Увы, заблуждение длилось надолго. «Маленькую птичку» подстерегала новая болезнь, от которой ей уже не исцелиться до конца жизни. Эта болезнь звалась – страх.
В ноябре из Петербурга пришла весть о смерти императора Александра. Вскрыли его завещание, в котором он оставлял престол Николаю. Тут же находилось отречение от престола Константина. Казалось бы, все законно, надлежало только выполнить предписанное. Совершенно неизвестно, как сложилась бы жизнь самого Николая Павловича и судьба России, если бы он покорно исполнил волю старшего брата и принял престол. Однако его педантичность, стремление к соблюдению законности во всем, боязнь хоть малой малостью замарать честь братских отношений – словом, его взгляды безупречного рыцаря сыграли с ним на сей раз дурную шутку. Он присягнул Константину и стал ждать, когда брат приедет из Варшавы и отречется от престола публично. Константин ехать не захотел. Возникло краткое междуцарствие, которым и попытались воспользоваться руководители тайных обществ. Они вывели на Сенатскую площадь войска, выдвинули требования введения Конституции и отречения Николая.
Александрина была потрясена, когда увидела мужа с непривычно суровым, отрешенным лицом. Он увел ее в дворцовую церковь и там сказал:
– Неизвестно, что нас ожидает. Обещай мне проявить мужество и, если придется, умереть с честью, ни от чего не отрекаясь. Умереть на престоле.
Александрина не поверила своим ушам, но муж ничего не стал объяснять.
Потом Николай уехал, во дворце все затаилось. Она была в своем будуаре, сидела полуодетая за бюро, вяло водила пером по бумаге. Хотела написать отцу, но не могла найти ни слов, ни мыслей. Томило ощущение неминучей беды.
Отворилась дверь – вошла Марья Федоровна. Она, всегда такая сдержанная и величественная, была совершенно расстроена.
– Дорогая, все идет не так, как должно идти, – проговорила она вздрагивающим голосом. – Дело плохо. Беспорядки. Бунт.
Николай, который в это время был на Сенатской площади, испытывал постоянную тревогу за судьбу семьи. Еще не столь далеко ушли в прошлое кошмарные, кровавые дни Французской революции, и любой монарх, в чьей стране начинался бунт, смертельно тревожился бы за судьбу жены и детей. Теперь от народа можно было ожидать всякого!

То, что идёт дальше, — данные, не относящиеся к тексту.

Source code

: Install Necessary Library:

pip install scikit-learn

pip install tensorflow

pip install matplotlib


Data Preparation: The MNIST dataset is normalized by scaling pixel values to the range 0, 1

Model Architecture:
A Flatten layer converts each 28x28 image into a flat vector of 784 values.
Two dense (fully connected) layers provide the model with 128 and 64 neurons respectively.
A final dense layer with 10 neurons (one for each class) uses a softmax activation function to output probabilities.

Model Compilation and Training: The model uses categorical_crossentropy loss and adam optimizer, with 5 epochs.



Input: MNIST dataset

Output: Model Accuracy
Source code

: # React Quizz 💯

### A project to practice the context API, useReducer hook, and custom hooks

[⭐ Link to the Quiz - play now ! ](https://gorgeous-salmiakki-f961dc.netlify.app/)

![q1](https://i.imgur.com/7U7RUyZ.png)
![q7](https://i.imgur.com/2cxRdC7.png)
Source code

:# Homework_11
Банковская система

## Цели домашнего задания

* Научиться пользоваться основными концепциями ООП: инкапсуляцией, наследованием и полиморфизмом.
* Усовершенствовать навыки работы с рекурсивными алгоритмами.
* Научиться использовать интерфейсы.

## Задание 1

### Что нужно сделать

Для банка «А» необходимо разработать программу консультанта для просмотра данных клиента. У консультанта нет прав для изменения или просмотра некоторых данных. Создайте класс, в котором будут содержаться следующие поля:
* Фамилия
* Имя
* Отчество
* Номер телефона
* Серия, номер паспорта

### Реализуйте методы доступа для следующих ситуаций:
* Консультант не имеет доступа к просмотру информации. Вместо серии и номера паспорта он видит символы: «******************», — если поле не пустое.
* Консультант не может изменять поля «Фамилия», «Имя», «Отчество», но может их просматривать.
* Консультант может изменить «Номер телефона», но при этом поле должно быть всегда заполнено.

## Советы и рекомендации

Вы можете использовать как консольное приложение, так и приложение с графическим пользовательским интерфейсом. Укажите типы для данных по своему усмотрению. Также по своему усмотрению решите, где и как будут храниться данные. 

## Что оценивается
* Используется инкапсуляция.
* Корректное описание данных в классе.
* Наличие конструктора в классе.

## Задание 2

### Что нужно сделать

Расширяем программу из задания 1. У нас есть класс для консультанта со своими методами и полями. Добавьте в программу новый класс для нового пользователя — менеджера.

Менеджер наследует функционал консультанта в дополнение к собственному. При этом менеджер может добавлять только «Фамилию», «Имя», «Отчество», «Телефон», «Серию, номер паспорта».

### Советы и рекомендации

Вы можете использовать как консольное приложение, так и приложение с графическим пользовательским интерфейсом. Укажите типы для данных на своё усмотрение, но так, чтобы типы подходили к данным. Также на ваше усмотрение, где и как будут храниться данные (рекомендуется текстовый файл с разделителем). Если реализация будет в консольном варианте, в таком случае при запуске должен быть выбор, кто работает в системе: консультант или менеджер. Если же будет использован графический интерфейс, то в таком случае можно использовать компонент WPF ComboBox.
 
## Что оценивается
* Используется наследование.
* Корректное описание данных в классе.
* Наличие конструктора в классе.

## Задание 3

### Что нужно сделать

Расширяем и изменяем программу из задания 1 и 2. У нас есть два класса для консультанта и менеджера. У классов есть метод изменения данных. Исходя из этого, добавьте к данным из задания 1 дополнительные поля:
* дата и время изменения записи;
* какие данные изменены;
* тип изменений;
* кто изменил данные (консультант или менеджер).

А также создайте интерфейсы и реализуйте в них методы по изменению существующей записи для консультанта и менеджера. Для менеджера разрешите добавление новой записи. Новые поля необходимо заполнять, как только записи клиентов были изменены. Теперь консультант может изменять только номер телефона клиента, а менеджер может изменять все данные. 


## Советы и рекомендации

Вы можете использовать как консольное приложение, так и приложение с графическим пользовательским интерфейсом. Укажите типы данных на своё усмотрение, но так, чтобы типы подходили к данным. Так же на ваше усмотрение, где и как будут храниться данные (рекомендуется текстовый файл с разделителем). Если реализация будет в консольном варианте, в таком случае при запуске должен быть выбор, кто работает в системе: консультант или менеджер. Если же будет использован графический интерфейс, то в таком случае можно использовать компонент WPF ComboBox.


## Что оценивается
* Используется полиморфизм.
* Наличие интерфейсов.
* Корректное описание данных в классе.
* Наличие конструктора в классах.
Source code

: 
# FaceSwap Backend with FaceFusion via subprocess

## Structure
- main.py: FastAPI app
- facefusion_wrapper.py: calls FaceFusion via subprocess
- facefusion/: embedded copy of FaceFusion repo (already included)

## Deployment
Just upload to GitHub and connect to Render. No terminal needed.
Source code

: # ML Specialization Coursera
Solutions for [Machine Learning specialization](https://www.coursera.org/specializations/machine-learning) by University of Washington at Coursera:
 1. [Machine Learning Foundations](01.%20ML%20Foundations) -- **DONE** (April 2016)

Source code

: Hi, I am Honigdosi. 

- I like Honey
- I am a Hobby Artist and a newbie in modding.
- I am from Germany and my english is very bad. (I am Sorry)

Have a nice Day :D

Кроме того, Николай был знаком с программами мятежников. Что Южное, что Северное общество сходились в одном: царская семья должна быть уничтожена вся, от мала до велика – от него самого, государя, до того ребенка, которого носила во чреве его жена. Бунтовщики еще не договорились, каким образом будут убиты «тираны». Кто-то предлагал их повесить, а кто-то удушить или напоить ядом.